| 
            Aerografia - jak każda sztuka - miewa swoje wzloty i upadki. Jednym razem zachwyca swoim niepowtarzalnym stylem, innym razem staje się narzędziem zbrodni w rękach pseudo tjunerów spod trzepaka...
            
            Bardzo częstym wątkiem prowadzącym do wizualnej katastrofy są wszelkiego rodzaju drapieżne borostwory.
            
            Wścieklizna znowu groźna w tym sezonie
            
            RureX wygląda jak gdyby za chwilę miał wypuścić na świat tą istotkę z tylnej klapy.
            
            Czupakabrokalibra
            
            Sowiecka gadzina na zlocie
            
            Równie częste są klimaty filmowe.
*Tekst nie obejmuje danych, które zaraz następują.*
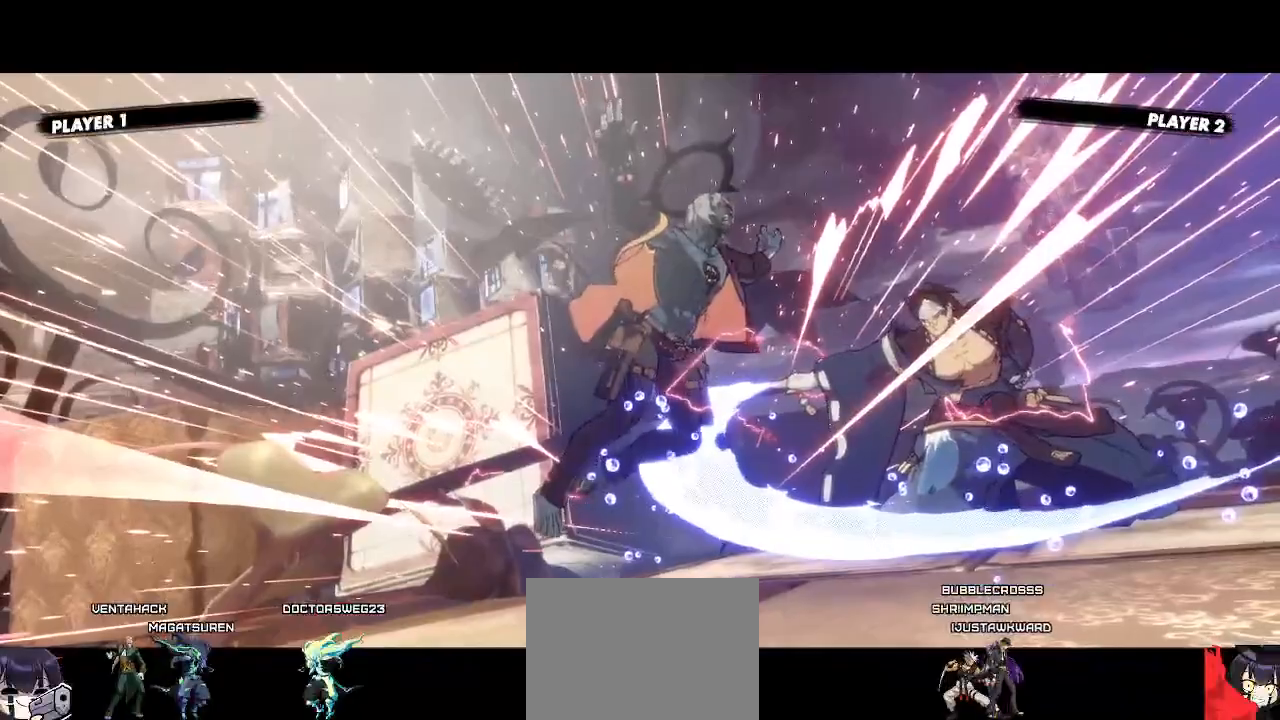
{"dt_ms": 500, "buttons": [], "events": []}
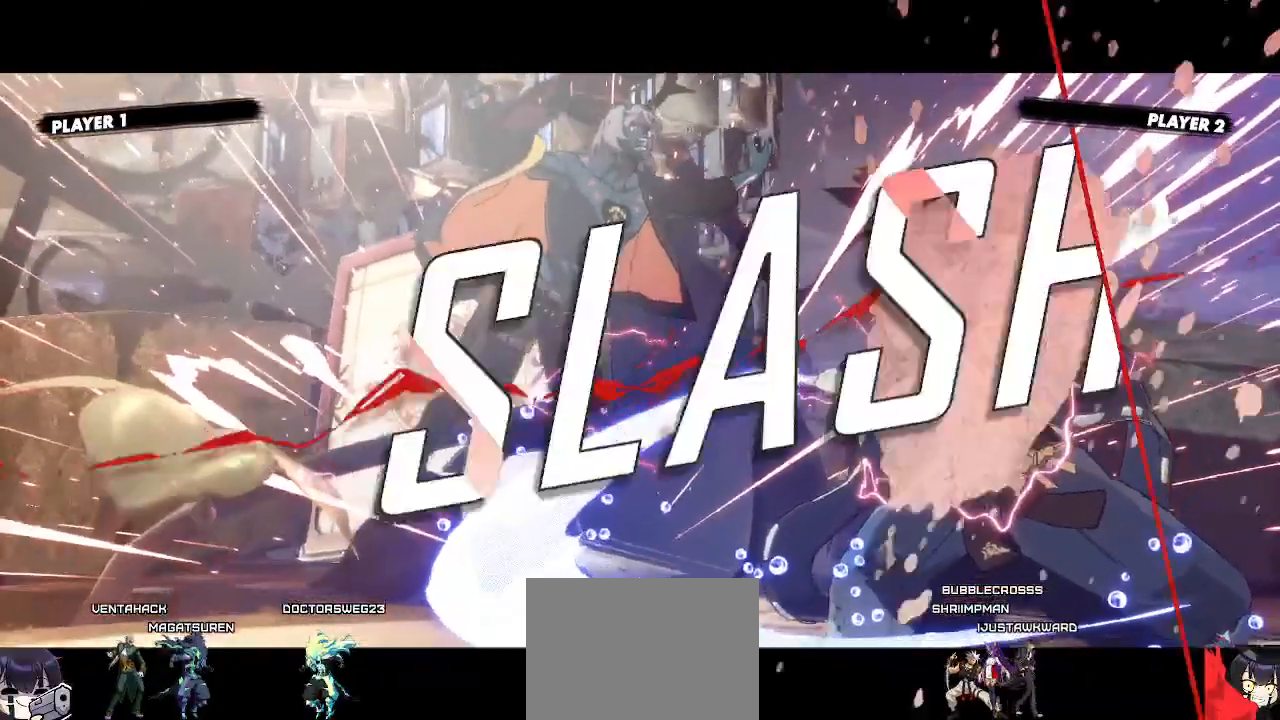
{"dt_ms": 500, "buttons": [], "events": []}
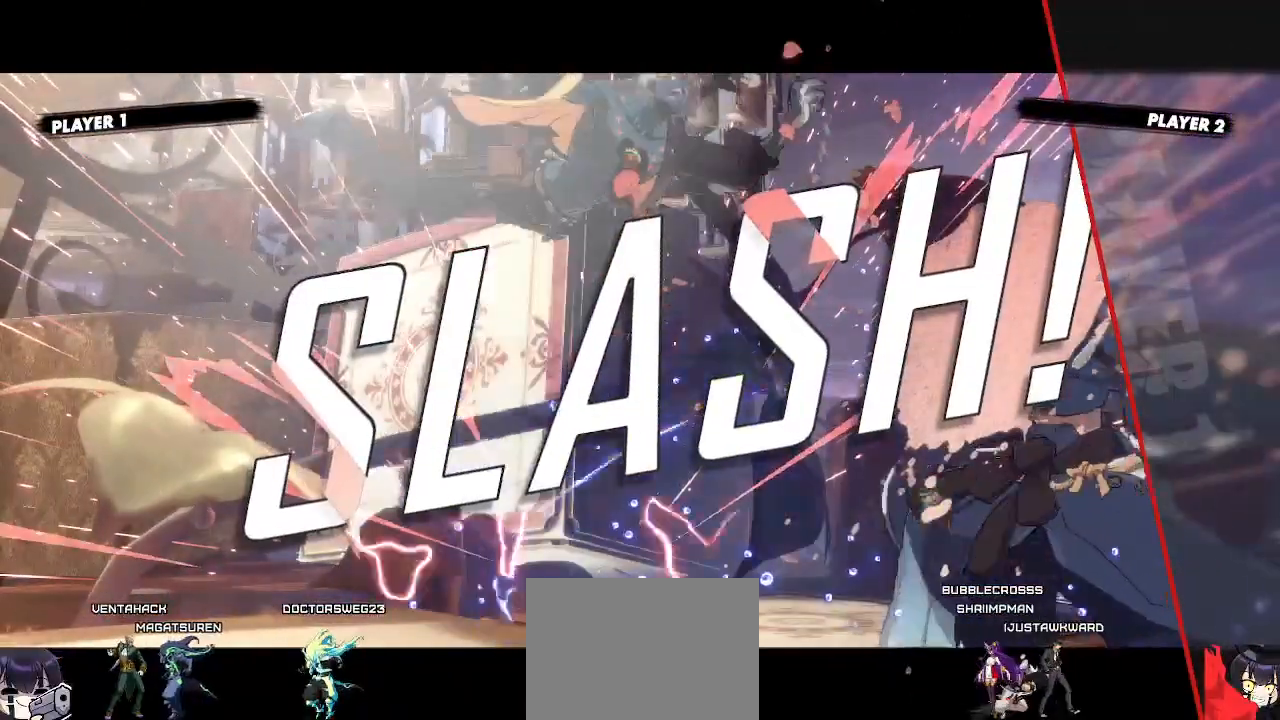
{"dt_ms": 500, "buttons": [], "events": []}
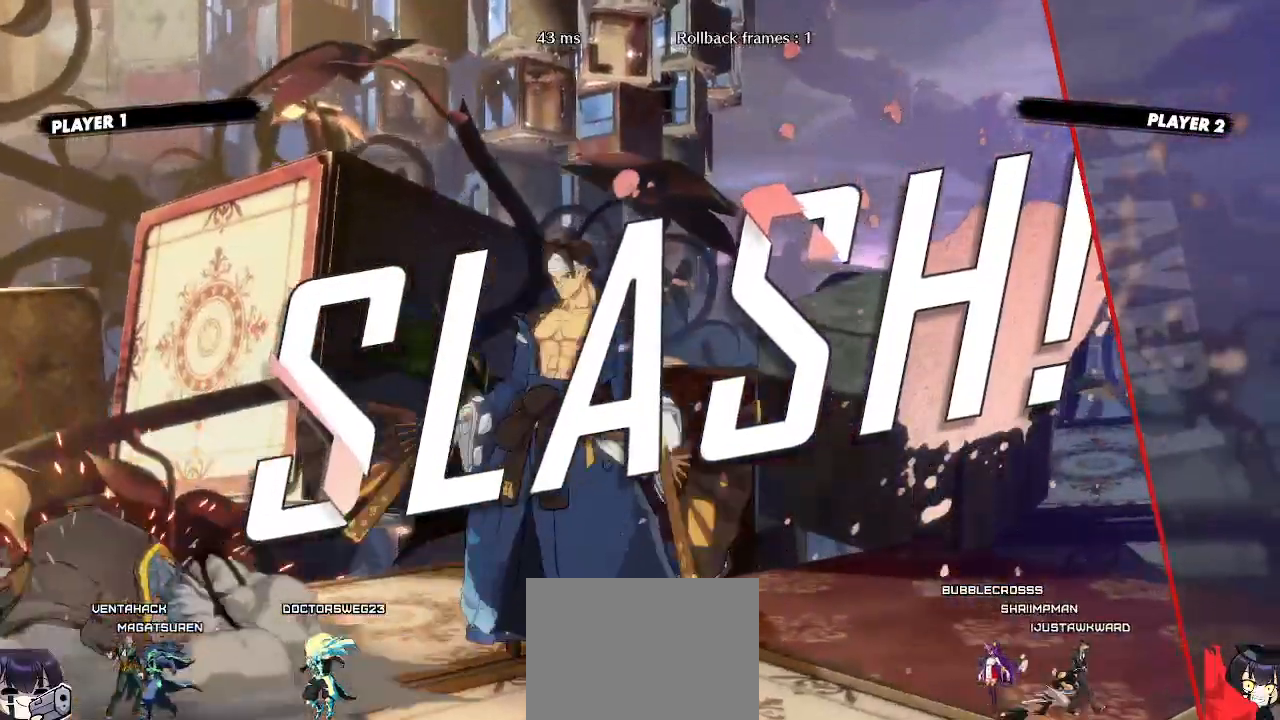
{"dt_ms": 500, "buttons": [], "events": []}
Na obrazku: Garb Vinetu - winko tam, winko tu...
            
            Freddie got fingered
            
            Tutaj prawdziwe COMBO! Drapieżnik + motyw filmowy.
            
            Scena z Kubusia w mięsnym: "To za prosiaczka!"
            
            Ten pan lubi zastrzyk adrenaliny podczas każdego tankowania
            
            Odyseusz w swoim żywiole, w akwarium.
            
            Praktyczny wiejski tuning, czyli to czego jeszcze tutaj nie było.
            
            Już nikt nie powie ci że masz brudne auto.
            
            Yugo z aerografem? Przyjrzyjmy się temu z bliska...
            
            Rozbudza zmysły do czerwoności
            
            Nie ma to jak rozgrzany transwestyta na masce...
            
            ...chociaż niektórzy mogą być innego zdania. VWgina wymiata.